:: Records supplied ::
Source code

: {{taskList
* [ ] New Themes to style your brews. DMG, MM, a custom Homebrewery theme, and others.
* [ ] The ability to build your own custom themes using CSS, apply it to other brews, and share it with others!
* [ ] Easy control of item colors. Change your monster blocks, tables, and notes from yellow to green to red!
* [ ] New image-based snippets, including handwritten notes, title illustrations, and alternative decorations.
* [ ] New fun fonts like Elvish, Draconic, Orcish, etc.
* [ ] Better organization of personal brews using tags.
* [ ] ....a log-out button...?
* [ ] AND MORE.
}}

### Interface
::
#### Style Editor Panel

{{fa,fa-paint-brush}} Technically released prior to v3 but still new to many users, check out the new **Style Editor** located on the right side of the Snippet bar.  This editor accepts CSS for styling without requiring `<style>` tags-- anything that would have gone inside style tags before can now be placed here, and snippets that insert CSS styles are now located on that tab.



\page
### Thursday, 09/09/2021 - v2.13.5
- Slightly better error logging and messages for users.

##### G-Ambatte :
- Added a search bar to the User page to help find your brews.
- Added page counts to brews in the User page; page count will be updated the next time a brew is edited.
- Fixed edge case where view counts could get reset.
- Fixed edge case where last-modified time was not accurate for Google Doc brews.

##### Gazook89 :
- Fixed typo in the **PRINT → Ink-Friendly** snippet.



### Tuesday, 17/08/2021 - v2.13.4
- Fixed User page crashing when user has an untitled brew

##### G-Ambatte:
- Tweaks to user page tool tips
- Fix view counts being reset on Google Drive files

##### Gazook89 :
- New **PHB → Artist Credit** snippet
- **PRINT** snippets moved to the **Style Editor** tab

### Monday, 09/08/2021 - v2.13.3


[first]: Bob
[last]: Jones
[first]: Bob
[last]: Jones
:::
Instructions to follow: What lines in the material above include "others"? Copy every one of them.

Result of this exercise:
* [ ] New Themes to style your brews. DMG, MM, a custom Homebrewery theme, and others.
* [ ] The ability to build your own custom themes using CSS, apply it to other brews, and share it with others!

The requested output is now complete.